> WHAT YOU NEED TO DO
Report how many lines in the listing below contain the string "stomach", and give only that number.

> MATERIAL
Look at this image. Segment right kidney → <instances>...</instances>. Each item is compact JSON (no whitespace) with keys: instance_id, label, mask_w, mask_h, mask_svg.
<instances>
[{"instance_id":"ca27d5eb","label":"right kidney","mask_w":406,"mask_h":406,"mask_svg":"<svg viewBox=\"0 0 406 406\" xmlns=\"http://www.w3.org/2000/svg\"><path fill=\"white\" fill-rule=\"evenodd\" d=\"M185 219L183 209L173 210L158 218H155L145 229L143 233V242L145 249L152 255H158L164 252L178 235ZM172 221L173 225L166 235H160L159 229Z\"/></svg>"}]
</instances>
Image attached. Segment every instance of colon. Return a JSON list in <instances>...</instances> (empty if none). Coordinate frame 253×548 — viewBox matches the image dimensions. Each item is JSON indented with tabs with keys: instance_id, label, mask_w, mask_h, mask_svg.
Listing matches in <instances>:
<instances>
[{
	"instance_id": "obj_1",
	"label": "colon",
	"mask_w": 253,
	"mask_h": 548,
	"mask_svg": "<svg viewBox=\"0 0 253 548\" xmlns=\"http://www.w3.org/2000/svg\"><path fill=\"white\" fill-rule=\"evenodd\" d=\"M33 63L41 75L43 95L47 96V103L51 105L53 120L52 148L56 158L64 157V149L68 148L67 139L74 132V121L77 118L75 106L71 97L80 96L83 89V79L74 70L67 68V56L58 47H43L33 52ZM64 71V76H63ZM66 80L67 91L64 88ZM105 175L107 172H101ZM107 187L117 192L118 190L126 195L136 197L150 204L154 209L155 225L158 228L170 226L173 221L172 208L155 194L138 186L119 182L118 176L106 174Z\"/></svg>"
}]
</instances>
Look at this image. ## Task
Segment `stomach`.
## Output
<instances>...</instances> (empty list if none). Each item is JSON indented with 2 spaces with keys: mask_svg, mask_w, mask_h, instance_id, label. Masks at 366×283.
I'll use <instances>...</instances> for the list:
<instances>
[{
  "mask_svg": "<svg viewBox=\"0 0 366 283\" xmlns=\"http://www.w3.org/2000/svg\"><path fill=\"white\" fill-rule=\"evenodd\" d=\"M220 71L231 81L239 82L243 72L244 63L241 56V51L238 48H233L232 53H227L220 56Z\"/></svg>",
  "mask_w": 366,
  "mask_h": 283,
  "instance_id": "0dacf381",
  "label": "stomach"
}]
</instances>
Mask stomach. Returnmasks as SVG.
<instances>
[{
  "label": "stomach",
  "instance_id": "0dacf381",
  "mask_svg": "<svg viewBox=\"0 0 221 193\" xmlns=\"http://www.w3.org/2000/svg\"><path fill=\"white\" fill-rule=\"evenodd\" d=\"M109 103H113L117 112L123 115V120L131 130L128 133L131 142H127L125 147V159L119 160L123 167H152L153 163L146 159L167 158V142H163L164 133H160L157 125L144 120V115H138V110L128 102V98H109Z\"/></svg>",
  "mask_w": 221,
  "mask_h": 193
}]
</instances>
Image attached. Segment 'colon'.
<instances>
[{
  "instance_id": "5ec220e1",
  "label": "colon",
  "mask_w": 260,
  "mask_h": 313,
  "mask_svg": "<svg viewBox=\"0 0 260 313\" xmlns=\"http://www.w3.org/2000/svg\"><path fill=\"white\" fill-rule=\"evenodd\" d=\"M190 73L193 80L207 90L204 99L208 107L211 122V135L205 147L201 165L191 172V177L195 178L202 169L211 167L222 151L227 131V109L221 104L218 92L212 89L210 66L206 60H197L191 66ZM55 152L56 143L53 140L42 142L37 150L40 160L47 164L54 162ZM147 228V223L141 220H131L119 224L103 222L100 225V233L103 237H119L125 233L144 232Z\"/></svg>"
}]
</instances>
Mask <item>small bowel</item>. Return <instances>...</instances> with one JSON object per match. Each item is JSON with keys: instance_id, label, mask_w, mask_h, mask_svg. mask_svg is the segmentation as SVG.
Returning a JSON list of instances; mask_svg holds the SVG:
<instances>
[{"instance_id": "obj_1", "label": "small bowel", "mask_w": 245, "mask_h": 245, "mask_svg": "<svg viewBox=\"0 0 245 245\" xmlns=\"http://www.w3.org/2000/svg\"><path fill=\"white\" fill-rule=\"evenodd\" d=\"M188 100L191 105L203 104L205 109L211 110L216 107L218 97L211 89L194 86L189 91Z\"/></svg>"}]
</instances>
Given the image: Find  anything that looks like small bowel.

> SOLUTION
4